Here’s the crazy solo that begins at 1:50. The hardest part is easily the fourth line, which I didn’t play that well in the final video either at full speed OR slowed down, although I think I actually got it more correct at full speed. My playing on the third line isn’t exactly the same as the recording either, I’m playing a little lower, probably one inversion removed.
Note that once this solo finishes, the song then goes back to the square bracketed chords on the second line of the second page and continues from there. After that, I didn’t write the rest out but it’s all just essentially repeats of what has happened earlier in the piece so you won’t have any problems if you’ve gotten this far. The ending is just “whatever in C minor”.
The video starts with the intro solo, short solo and main solo all played at about half-speed (so you can see what’s going on), and then I tackle everything at once at full speed. As usual, I don’t play it exactly right because 1. I fucked up a few bits and couldn’t be fucked re-recording or editing myself enough times to get it 100% right and 2. there’s certain sections where I prefer to “play it my own way” to some extent, (and interestingly, IU’s guitarists aren’t all that good at it live either, Park Juwon probably had quite a few cracks at it in the studio so don’t feel too bad if you sound a bit rusty like I do). As usual, the video isn’t for me to show off how well (or not) I can play anyway, it’s to help YOU play, because the tabs are a bit hard to follow without some visuals as well. You’ll need some good economy of motion to be able to get the speed up – try to minimise both your left-hand and right-hand movements as much as you can while playing the faster material. The song is motherfucking hard as fuck so if you can play this any better than I did in this video, rest assured that you’re good – hopefully this video will help you get there!

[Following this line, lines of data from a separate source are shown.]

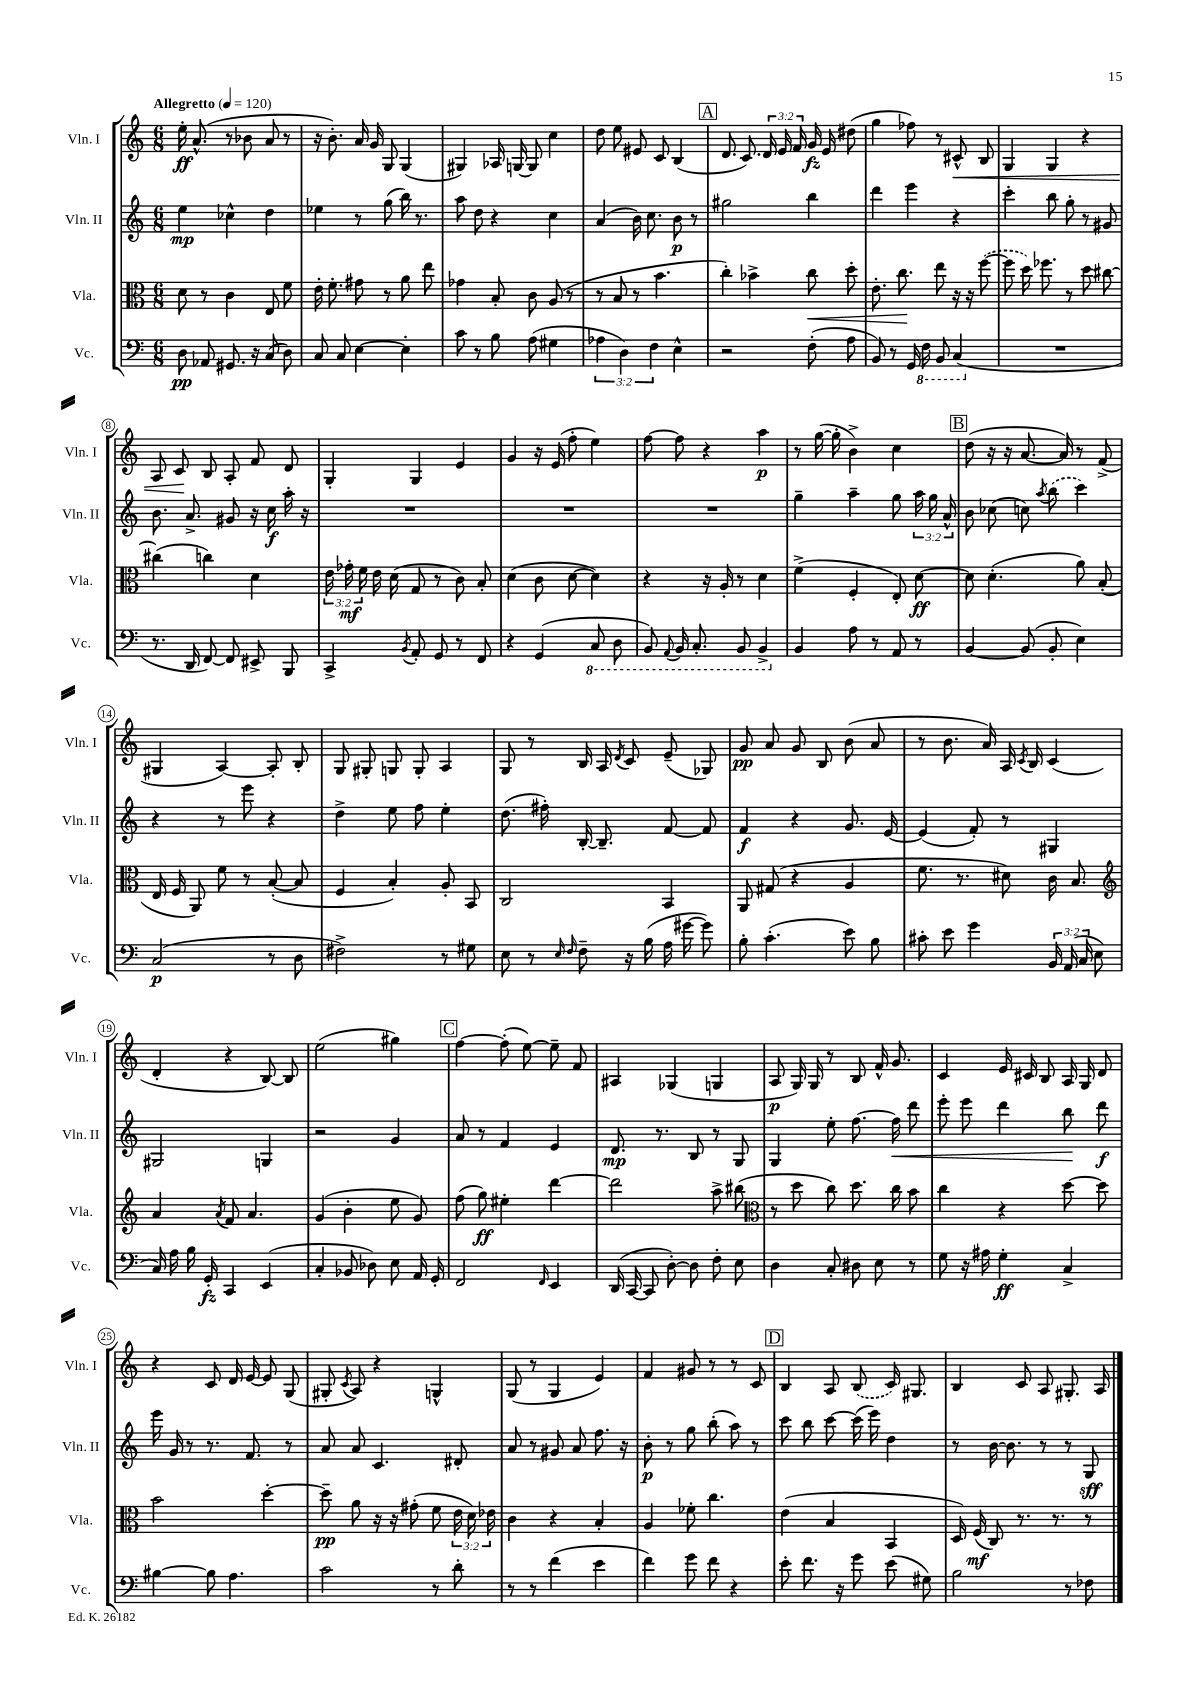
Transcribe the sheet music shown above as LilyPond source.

<<
\new StaffGroup <<
\new Staff = "s0" \with { instrumentName = "Vln. I" shortInstrumentName = "Vln. I" } {
    \clef treble \key c \major \numericTimeSignature \time 6/8 \override Staff.TupletNumber.text = #tuplet-number::calc-fraction-text \tempo "Allegretto" 4 = 120
    \autoBeamOff e''16-.\ff a'8.-^( r8 bes'8 a'8 r8 |
    r16 b'8.-.) a'16 g'16 g8 g4( |
    gis4) aes16 g16~ g8 c''4 |
    d''8 e''8 eis'8 c'8 b4( |
    \mark \markup { \box "A" } d'8. c'8.) \tuplet 3/2 { d'16 e'16 f'16 } g'16\fz e'16 dis''8( |
    g''4 fes''8) r8 cis'8-^\< b8 |
    g4 g4 r4 |
    a8 c'8\! b8 a8-. f'8 d'8 |
    g4-. g4 e'4 |
    g'4 r16 e'16( f''8-. e''4) |
    f''8~ f''8 r4 a''4\p |
    r8 g''16~( g''16-. b'4->) c''4 |
    \mark \markup { \box "B" } d''8( r16 r16 a'8.~ a'16) r8 f'8->( |
    gis4 a4~) a8-. b8-. |
    g8 gis8-. g8 g8-. a4 |
    g8 r8 b16 a16 \acciaccatura { d'8 } c'8 e'8--( ges8) |
    g'8\pp a'8 g'8 b8 b'8( a'8 |
    r8 b'8. a'16) a16 \acciaccatura { c'8 } b16 c'4( |
    d'4-. r4 b8~) b8 |
    e''2( gis''4) |
    \mark \markup { \box "C" } f''4~ f''8-.( e''8~) e''8-- f'8 |
    ais4 ges4( g4 |
    a8\p g16) g16 r8 b8 f'16-^ g'8. |
    c'4 e'16 cis'16 b8 a16 g16 d'8 |
    r4 c'8 d'16 e'16~ e'8 g8( |
    gis8-. \acciaccatura { c'8 } a8) r4 g4-^ |
    g8( r8 g4 e'4) |
    f'4 gis'8 r8 r8 c'8 |
    \mark \markup { \box "D" } b4 a8 \once \slurDashed b8( c'16) gis8. |
    b4 c'8 a8 gis8.-. a16 \bar "|." |
}
\new Staff = "s1" \with { instrumentName = "Vln. II" shortInstrumentName = "Vln. II" } {
    \clef treble \key c \major \numericTimeSignature \time 6/8 \override Staff.TupletNumber.text = #tuplet-number::calc-fraction-text
    \autoBeamOff e''4\mp ces''4-^ d''4 |
    ees''4 r8 g''8( b''16) r8. |
    a''8 d''8 r4 c''4 |
    a'4( b'16) c''8. b'8\p r8 |
    \mark \markup { \box "A" } gis''2 b''4 |
    d'''4 e'''4 r4 |
    c'''4-. b''8 g''8-. r8 gis'8 |
    b'8. a'8.-> gis'8 r16 c''16\f a''16-. r16 |
    R2. |
    R2. |
    R2. |
    g''4-- a''4-- g''8 \tuplet 3/2 { a''16 g''16 a'16-^ } |
    \mark \markup { \box "B" } b'8 ces''8( c''8) \acciaccatura { a''8 } \once \slurDashed b''8( c'''4) |
    r4 r8 e'''8 r4 |
    d''4-> e''8 f''8 e''4-. |
    d''8.( fis''16-.) b16~-. b8.-- f'8~ f'8 |
    f'4\f r4 g'8. e'16~ |
    e'4( f'8-.) r8 gis4 |
    gis2 g4 |
    r2 g'4 |
    \mark \markup { \box "C" } a'8 r8 f'4 e'4 |
    d'8.\mp r8. b8 r8 g8 |
    g4 e''8-. f''8.~ f''16\< d'''8 |
    e'''8-. e'''8 d'''4 b''8\! d'''8\f |
    e'''16 g'16 r8 r8. f'8. r8 |
    a'8 a'8 c'4. dis'8-. |
    a'8 r8 gis'8 a'8 f''8. r16 |
    b'8-.\p r8 g''8 b''8-.( a''8) r8 |
    \mark \markup { \box "D" } c'''8 b''8 c'''8~ c'''16( e'''16) d''4 |
    r8 b'16~ b'8. r8 r8 g8\sff \bar "|." |
}
\new Staff = "s2" \with { instrumentName = "Vla." shortInstrumentName = "Vla." } {
    \clef alto \key c \major \numericTimeSignature \time 6/8 \override Staff.TupletNumber.text = #tuplet-number::calc-fraction-text
    \autoBeamOff d'8 r8 c'4 e8 f'8 |
    e'16-. f'8.-. gis'8 r8 a'8 e''8 |
    ges'4 b8-. c'8 a8( r8 |
    r8 b8 r8 b'4. |
    \mark \markup { \box "A" } c''4-.) bes'4-> c''8\< d''8-. |
    e'8.-. c''8.\! e''8 r16 r16 \once \slurDashed f''8~( |
    f''8 d''16) fes''8. r8 d''8 cis''8~ |
    cis''4( c''4) d'4 |
    \tuplet 3/2 { e'16 ges'16-.\mf f'16 } e'16 d'16( g8 r8 c'8) b8-. |
    d'4( c'8 d'8~ d'4) |
    r4 r16 a16-. r8 d'4 |
    f'4->( f4-. e8-.) d'8~\ff |
    \mark \markup { \box "B" } d'8 d'4.-.( a'8) b8-.( |
    e16 f16 a,8) f'8 r8 b8~-.( b8 |
    f4 b4-.) a8-. b,8 |
    c2 b,4 |
    a,8 gis8( r4 a4 |
    f'8. r8. dis'8) c'16 b8. |
    \clef treble a'4 \acciaccatura { a'8 } f'8 a'4. |
    g'4( b'4-. e''8 g'8) |
    \mark \markup { \box "C" } f''8( g''8\ff) eis''4-. d'''4~ |
    d'''2 a''8-> bis''8( |
    \clef alto r8 d''8 c''8) d''8. c''16 b'8 |
    c''4 r4 d''8~ d''8 |
    b'2 d''4~-. |
    d''8--\pp a'8 r16 r16 gis'8-.( f'8 \tuplet 3/2 { e'16 d'16) ees'16 } |
    c'4 r4 b4-. |
    a4 fes'8-. c''4. |
    \mark \markup { \box "D" } e'4( b4 b,4 |
    d16) f16\mf( c8) r8. r8. r8 \bar "|." |
}
\new Staff = "s3" \with { instrumentName = "Vc." shortInstrumentName = "Vc." } {
    \clef bass \key c \major \numericTimeSignature \time 6/8 \override Staff.TupletNumber.text = #tuplet-number::calc-fraction-text
    \autoBeamOff d8\pp aes,8 gis,8. r16 c8( d8) |
    c8 c8 e4~ e4-. |
    c'8 r8 b8 a8( gis4 |
    \tuplet 3/2 { aes4 d4) f4 } e4-^ |
    \mark \markup { \box "A" } r2 f8-.( a8 |
    b,8) r8 g,16 \ottava #-1 f,16 b,,8 c,4( \ottava #0 |
    R2. |
    r8. d,16 f,8~) f,8 eis,8-> b,,8 |
    c,4-> \acciaccatura { b,8 } a,8-. g,8 r8 f,8 |
    r4 g,4( \ottava #-1 c,8 d,8 |
    b,,8) \appoggiatura { a,,8 } b,,16 c,8.-. b,,8 b,,4-> \ottava #0 |
    b,4 a8 r8 a,8 r8 |
    \mark \markup { \box "B" } b,4~ b,8( b,8-. e4) |
    c2\p( r8 d8 |
    fis2->) r8 gis8 |
    e8 r8 \grace { e16 f16 } f8-- r16 b16( a16 gis'16~ gis'8) |
    b8-. c'4.-.( e'8) b8 |
    cis'8-. e'8 g'4 \tuplet 3/2 { b,16 a,16( c16 } e8 |
    c16) a16 b16 g,16-.\fz c,4 e,4( |
    c4-. bes,8 des8) e8 a,16 g,16-. |
    \mark \markup { \box "C" } f,2 \grace { f,16 } e,4 |
    d,16( c,16~ c,8 d8~-.) d8 f8-. e8 |
    d4 c8-. dis8 e8 r8 |
    g8 r16 ais16 g4-.\ff c4-> |
    bis4~ bis8 a4. |
    c'2 r8 d'8-. |
    r8 r8 f'4( e'4 |
    f'4) g'8 f'8 r4 |
    \mark \markup { \box "D" } e'8-. f'8. r16 g'8 e'8( gis8) |
    b2 r8 fes8 \bar "|." |
}
>>
>>
\layout { \context { \Score \override BarNumber.stencil = #(make-stencil-circler 0.1 0.3 ly:text-interface::print) } }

For the guitar-spotters, the electric guitar used here is an Epiphone Wildkat, which is a “fake hollowbody” – it has hollow f-holes but they’re just for show as it’s also wood-blocked underneath the pickups, the guitar therefore has no acoustic sound and is essentially an electric guitar only. The Wildkat is slightly bigger than a Gibson Les Paul but not as big as your usual Gibson and Epiphone hollowbody guitars like the ES-335, Casino, Sheraton etc. It’s a great guitar for clean playing but it really sounds like garbage when distorted heavily, if you’re a jazz/blues/50s rock player I’d recommend it, just don’t try to use it with saturated distortion because the instrument will just make the most horrible feedback imaginable, and not the good kind.
Anyway, that’s all for this post – have fun attempting this piece if you’re up for the challenge, but if not I promise the next Kpopalypse tab will be something easier!